DiD works well with many treated and control units and assumes parallel trends. SCM is designed for settings with a single (or few) treated unit(s) and many potential controls, and it relaxes the parallel trends assumption by matching on pre-treatment outcomes directly.

SCM can be seen as a more flexible version of DiD, but it has its own limitations: it requires a good pre-treatment fit, and inference can be challenging.

Dynamic Treatment Effects

Treatment effects don't have to be constant over time. A dynamic DiD model interacts the treatment indicator with dummies for each post-treatment period, producing a separate treatment effect estimate for each period after the intervention.

This is closely related to the event study framework. The resulting plot shows:

Pre-treatment coefficients (should be near zero if parallel trends hold)
The treatment effect at each post-treatment period (showing whether effects grow, fade, or remain stable)

Limitations of DiD

Violations of Parallel Trends

If the treatment and control groups were on different trajectories before the intervention, DiD will attribute those pre-existing differences to the treatment. Common sources of violation include time-varying confounders that differentially affect the groups, or compositional changes in the groups over time.

Time-Varying Confounders

DiD eliminates time-invariant confounders by design, but it cannot handle confounders that change over time and affect the two groups differently. For instance, if a recession hits the treatment region harder than the control region at the same time as the policy change, DiD will conflate the recession's effect with the policy's effect.

Spillover Effects

When treatment affects untreated units (through economic linkages, social networks, or general equilibrium effects), SUTVA is violated and DiD estimates are biased.

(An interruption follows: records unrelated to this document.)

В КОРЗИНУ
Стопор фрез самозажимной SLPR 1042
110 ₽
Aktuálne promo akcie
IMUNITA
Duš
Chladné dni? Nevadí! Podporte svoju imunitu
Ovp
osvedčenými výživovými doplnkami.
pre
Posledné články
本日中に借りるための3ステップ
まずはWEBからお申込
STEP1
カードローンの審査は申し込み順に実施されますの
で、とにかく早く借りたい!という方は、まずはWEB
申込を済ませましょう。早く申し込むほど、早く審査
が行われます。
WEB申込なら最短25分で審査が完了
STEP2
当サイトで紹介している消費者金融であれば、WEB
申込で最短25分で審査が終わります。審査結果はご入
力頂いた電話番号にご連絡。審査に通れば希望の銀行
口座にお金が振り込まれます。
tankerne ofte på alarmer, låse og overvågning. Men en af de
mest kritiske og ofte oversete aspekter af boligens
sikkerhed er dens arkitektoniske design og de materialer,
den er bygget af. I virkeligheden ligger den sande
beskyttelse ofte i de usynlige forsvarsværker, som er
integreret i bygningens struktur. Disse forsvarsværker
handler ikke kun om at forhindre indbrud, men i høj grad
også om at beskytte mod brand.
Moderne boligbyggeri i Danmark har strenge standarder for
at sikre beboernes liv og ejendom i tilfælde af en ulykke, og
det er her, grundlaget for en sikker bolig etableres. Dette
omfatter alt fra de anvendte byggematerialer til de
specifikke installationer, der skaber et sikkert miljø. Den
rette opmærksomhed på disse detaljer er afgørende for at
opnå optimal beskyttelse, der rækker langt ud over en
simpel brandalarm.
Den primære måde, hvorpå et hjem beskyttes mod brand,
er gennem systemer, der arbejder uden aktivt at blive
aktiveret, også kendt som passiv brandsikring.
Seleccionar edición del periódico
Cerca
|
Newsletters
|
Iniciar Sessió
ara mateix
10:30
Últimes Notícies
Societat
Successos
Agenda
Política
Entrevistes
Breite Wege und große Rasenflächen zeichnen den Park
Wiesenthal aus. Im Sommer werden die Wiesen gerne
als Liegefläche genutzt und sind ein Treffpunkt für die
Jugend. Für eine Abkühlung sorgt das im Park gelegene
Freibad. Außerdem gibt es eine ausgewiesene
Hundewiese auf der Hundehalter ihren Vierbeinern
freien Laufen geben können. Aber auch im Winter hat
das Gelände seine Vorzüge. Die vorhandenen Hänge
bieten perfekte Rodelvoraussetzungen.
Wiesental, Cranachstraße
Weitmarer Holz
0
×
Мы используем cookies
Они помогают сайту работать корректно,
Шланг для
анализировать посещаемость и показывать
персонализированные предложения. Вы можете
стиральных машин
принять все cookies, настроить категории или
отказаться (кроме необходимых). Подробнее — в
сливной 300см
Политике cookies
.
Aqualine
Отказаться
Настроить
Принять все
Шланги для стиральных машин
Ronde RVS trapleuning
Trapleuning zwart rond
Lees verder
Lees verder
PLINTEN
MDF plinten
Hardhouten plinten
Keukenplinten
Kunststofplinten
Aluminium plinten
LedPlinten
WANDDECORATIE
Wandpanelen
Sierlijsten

The direction of bias depends on whether spillovers push control group outcomes in the same or opposite direction as the treatment effect.

Applications of DiD

Policy Evaluation Examples

DiD is one of the most widely used methods in applied economics and policy evaluation. Classic examples include:

Card and Krueger (1994): Estimated the effect of New Jersey's minimum wage increase on fast-food employment, using Pennsylvania as the control group. They found no significant negative employment effect, challenging the standard competitive model prediction.
Finkelstein et al. (2012): Used the Oregon Health Insurance Experiment to study the effects of Medicaid expansion on health care utilization, financial strain, and health outcomes.
Chay and Greenstone (2003): Evaluated the effects of the Clean Air Act Amendments on air quality and infant health.

DiD with Panel Data

Panel data (repeated observations on the same units) is the natural setting for DiD. It allows you to include unit fixed effects, examine pre-trends, and estimate dynamic treatment effects. One concern specific to panel data is attrition bias: if units drop out of the sample over time, and attrition is correlated with treatment, your estimates can be biased.

DiD with Repeated Cross-Sections

When you can't track the same units over time, you can still apply DiD using repeated cross-sections (different samples from the same populations at different times). This approach requires an additional assumption: the composition of the treatment and control groups must remain stable over time, or any compositional changes must be unrelated to the treatment.

This is common in settings where researchers use survey data to evaluate population-level policy impacts, such as the effect of state-level policy changes on health or labor market outcomes.